Et ce qui surprend immédiatement dans Furyo, c'est que ni l'éloignement géographique, ni les acteurs étrangers, ni le contexte historique dans lequel le film s'inscrit, n'empêche Oshima de travailler peu ou prou les mêmes thèmes. Furyo est une autre variation sur Eros et Thanatos, ou comment les sentiments passionnels les plus forts trouvent leur plénitude dans une pulsion de mort certaine.
Comme dans l'Empire des Sens, Oshima souligne la rigueur, l'implacabilité des grandes institutions japonaises ancestrales : les soldats impériaux y sont soumis à un code d'honneur similaire à celui des samouraïs d'antan, jurent fidélité et soumission à la cause de l'Empereur, que l'on tend encore à l'époque (et ce, jusqu'à la reddition de 1945 et le discours radiophonique de Hirohito) à considérer comme un dieu personnifié. Ils pratiquent également le seppuku, suicide rituel réparant le déshonneur des fautes graves ou des désobéissances caractérisées. Tout ce folklore traditionnel est d'ailleurs toujours filmé de manière symétrique, en plan large, de la procession devant le supérieur hiérarchique aux tribunaux militaires japonais. Mais il n'intéresse Oshima que pour signifier un contraste, un écartèlement entre les valeurs nippones et les instincts passionnels, primaires des hommes. Dès que les sentiments interviennent, les perspectives tendent à changer, les effets de style (gros plans, ralentis) se font plus fréquents.

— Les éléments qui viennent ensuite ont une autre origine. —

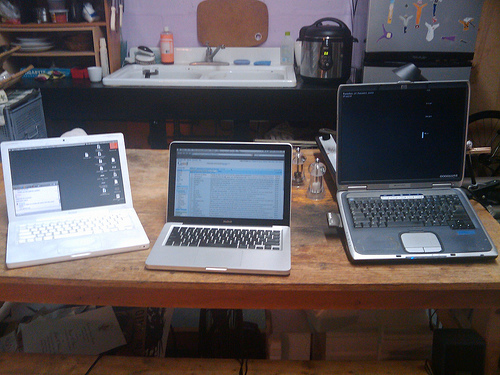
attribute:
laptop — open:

On reconnaît là, et de manière symptomatique, les grands axes de la Nouvelle vague japonaise, dans cette captation, toujours cruelle, toujours tragique, du décalage entre tradition et modernité, entre déterminismes sociaux et libre arbitre. C'était aussi le cas dans la romance fataliste de Kiju Yoshida, la Source thermale d'Akitsu, par exemple, où la place sociétale de chacun empêchait à l'amour et au bonheur de s'épanouir. Pour autant, il me semble qu'il faut réfuter à ce Furyo l'étiquette un peu galvaudée de "subversif". Et c'est aussi ce qui fait sa puissance : il n'y a pas de vitriol dans le portrait de Oshima qui ne porte pas le moindre jugement sur ce qu'il filme.
En témoigne une galerie de personnages complexes, parfois travaillés par de douloureux dilemmes moraux (celui de Bowie, et celui de Ryuchi Sakamoto qui offre d'ailleurs au film une bande-son atmosphérique et exceptionnelle). On peut toutefois regretter une certaine paresse dans la manière de mettre en scène ces névroses internes et je pense aux flashbacks, un peu ratés et très dispensables, autour du personnage de David Bowie, globalement moins attachant que ceux de Sakamoto et de Tom Conti (le génial Mr Lawrence du titre original).
L'approche anti-manichéenne du sujet fait ici la différence. Et la très belle amitié entre Takeshi Kitano et Conti qui est mise en scène en toile de fond en est la preuve : celle-ci cherche à s'accorder tout le film avec les exigences de la guerre, et du traitement des prisonniers. Et elle offre au film son ultime séquence, très émouvante.